## Task brief
For each statement below, say yes or no to whether it agrees with the text on Airbnb's metrics pipeline migration, and quote the words of the text that decide it.
1. The new system takes in more than 100 million samples per second in production.
2. CPU time spent on metrics processing in the JVM services went up after the move.
3. StatsD is a pull-based protocol.

## Document excerpt
━━━━

In April 2026, Airbnb’s observability engineering team published the details of a large-scale metrics pipeline migration. They moved from StatsD and an internal fork of Veneur to OpenTelemetry Protocol (OTLP), the OpenTelemetry Collector, and VictoriaMetrics’ vmagent. The new system ingests over 100 million samples per second in production, and CPU time spent on metrics processing in their JVM services dropped from 10% to under 1%.
That headline number is compelling. But the migration required solving specific correctness problems — counter resets, memory pressure, aggregation gaps — that only surfaced at scale. If you are evaluating a similar move, the enterprise OpenTelemetry migration playbook provides a broader decision framework.
What was Airbnb running before — and why did StatsD at 100 million samples per second stop working?
Airbnb’s legacy metrics pipeline ran on StatsD over UDP with an internal fork of Veneur handling aggregation before forwarding everything to a metrics vendor. StatsD is a push-based protocol where services fire UDP datagrams containing metric data. It is lightweight, widely adopted, and at moderate scale it works fine.

━━━━

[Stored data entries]
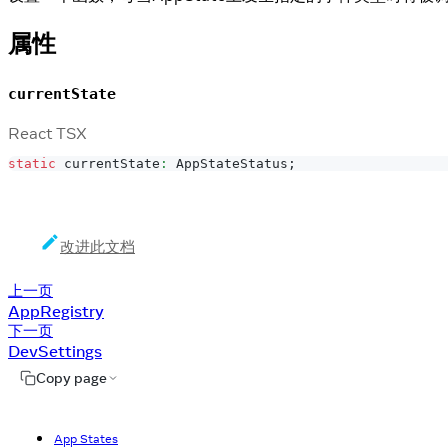
属性
currentState
React TSX
static
 currentState
:
AppStateStatus
;
改进此文档
上一页
AppRegistry
下一页
DevSettings
Copy page
App States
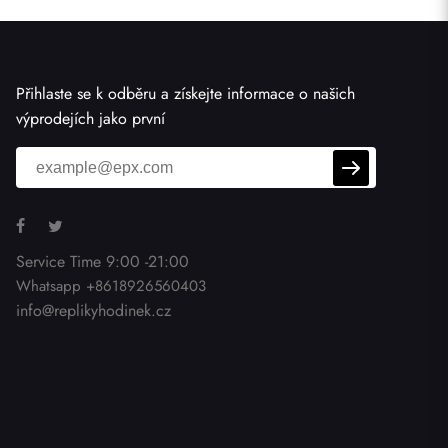
Přihlaste se k odběru a získejte informace o našich
výprodejích jako první
Service Time 9:00 -21:00
Whatsapp +8618926560403
info@replikyhodinek.cz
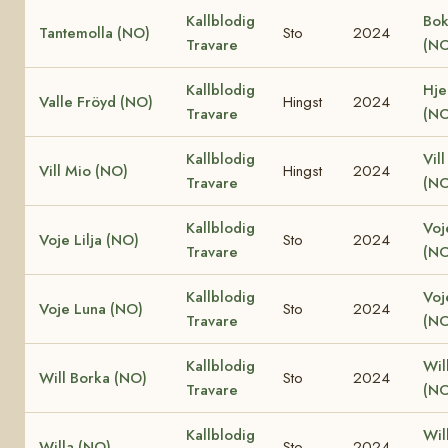
Kallblodig
Bok
Tantemolla (NO)
Sto
2024
Travare
(NO
Kallblodig
Hjel
Valle Fröyd (NO)
Hingst
2024
Travare
(NO
Kallblodig
Vill
Vill Mio (NO)
Hingst
2024
Travare
(NO
Kallblodig
Voj
Voje Lilja (NO)
Sto
2024
Travare
(NO
Kallblodig
Voj
Voje Luna (NO)
Sto
2024
Travare
(NO
Kallblodig
Wil
Will Borka (NO)
Sto
2024
Travare
(NO
Kallblodig
Will
Willa (NO)
Sto
2024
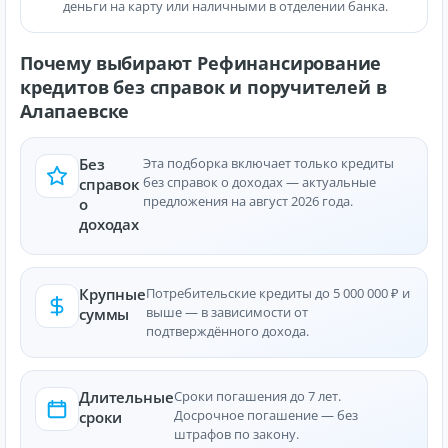
деньги на карту или наличными в отделении банка.
Почему выбирают Рефинансирование
кредитов без справок и поручителей в
Алапаевске
Без
Эта подборка включает только кредиты
без справок о доходах — актуальные
справок
предложения на август 2026 года.
о
доходах
Крупные
Потребительские кредиты до 5 000 000 ₽ и
выше — в зависимости от
суммы
подтверждённого дохода.
Длительные
Сроки погашения до 7 лет.
Досрочное погашение — без
сроки
штрафов по закону.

━━━━

## Solution to the exercise
1. Yes: "The new system ingests over 100 million samples per second in production"
2. No: "CPU time spent on metrics processing in their JVM services dropped from 10% to under 1%"
3. No: "StatsD is a push-based protocol where services fire UDP datagrams containing metric data"